Sam Smith’s new big song “Unholy” has been playing several times a day every single day lately and I finally opened my ears to the lyrics last time I heard it. As it turns out, it is about hypocrisy.
You think he’s a good husband and father? Think again. He’s getting hot in the bodyshop doing something unholy!
I’ve been guilty in the past of mocking the hypocrisy of my political opponents. If climate change is such a big problem, why do all the preachers fly private jets everywhere? Why oppose nuclear power? Why build mansions on the coast? Hypocrisy!
It’s useful to have your own arguments thrown back at you now and then to give you the opportunity to reexamine them.
As it turns out, there are two kinds of hypocrisy, yearning and subversive, and the difference is worth understanding.
Yearning hypocrites are honest. They strive to follow the morals they truly believe in, but fall short, as do we all. Subversive hypocrites lie. They preach ideals they don’t believe in for power and prestige. And everybody believes that their hypocrites are yearning and the other side’s hypocrites are subverting.

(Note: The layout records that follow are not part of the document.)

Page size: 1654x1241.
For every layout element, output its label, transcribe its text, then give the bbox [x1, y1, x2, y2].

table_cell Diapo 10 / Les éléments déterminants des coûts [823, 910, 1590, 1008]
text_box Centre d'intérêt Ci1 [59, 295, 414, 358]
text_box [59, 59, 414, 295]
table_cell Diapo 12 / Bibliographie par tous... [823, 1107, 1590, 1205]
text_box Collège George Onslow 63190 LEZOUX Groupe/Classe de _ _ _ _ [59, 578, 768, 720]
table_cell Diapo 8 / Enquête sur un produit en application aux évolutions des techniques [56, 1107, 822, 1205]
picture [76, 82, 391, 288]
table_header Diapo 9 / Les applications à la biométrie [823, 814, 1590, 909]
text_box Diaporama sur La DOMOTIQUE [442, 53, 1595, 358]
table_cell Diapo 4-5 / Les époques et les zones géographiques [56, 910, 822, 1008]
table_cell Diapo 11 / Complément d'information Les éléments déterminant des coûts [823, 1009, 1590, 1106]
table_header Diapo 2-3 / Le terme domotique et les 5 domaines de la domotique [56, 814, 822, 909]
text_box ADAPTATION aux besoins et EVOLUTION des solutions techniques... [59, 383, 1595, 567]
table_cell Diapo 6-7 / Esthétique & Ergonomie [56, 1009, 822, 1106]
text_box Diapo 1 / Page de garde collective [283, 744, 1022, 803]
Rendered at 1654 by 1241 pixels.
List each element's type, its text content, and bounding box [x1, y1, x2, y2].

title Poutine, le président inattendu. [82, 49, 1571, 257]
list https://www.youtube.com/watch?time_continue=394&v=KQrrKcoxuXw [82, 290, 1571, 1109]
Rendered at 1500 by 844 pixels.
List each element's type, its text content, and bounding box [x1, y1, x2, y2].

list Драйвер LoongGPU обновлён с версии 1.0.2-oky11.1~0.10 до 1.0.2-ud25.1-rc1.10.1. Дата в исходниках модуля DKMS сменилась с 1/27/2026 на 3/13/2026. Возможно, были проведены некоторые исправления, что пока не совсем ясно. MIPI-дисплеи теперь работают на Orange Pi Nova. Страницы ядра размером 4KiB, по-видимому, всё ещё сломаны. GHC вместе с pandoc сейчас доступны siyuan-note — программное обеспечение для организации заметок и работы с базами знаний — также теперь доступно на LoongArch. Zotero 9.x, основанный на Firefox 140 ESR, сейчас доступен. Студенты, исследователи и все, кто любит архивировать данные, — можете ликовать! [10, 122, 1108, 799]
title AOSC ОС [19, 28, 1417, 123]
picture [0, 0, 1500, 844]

So maybe it’s not fair to impugn our opponent’s motives. The more important argument is: which morals are worth pursuing and which are not? And that argument must be made moral by moral, on the evidence of the real world.
If you want me to believe that ethical non-monogamy works, you’re going to have to show me that the majority of people who try it don’t hurt the people who care most for them, that they don’t surround themselves with self-centered narcissists that leave them more emotionally drained than physically.
If I want you to believe that nuclear power is the best solution to carbon emissions, I have to show you that it causes fewer deaths per kilowatt hour generated than any other form of energy including wind, that nuclear waste is safer to dispose of than the chemicals in batteries.
And the hypocrisy of people preaching sexual and environmental morality is simply irrelevant.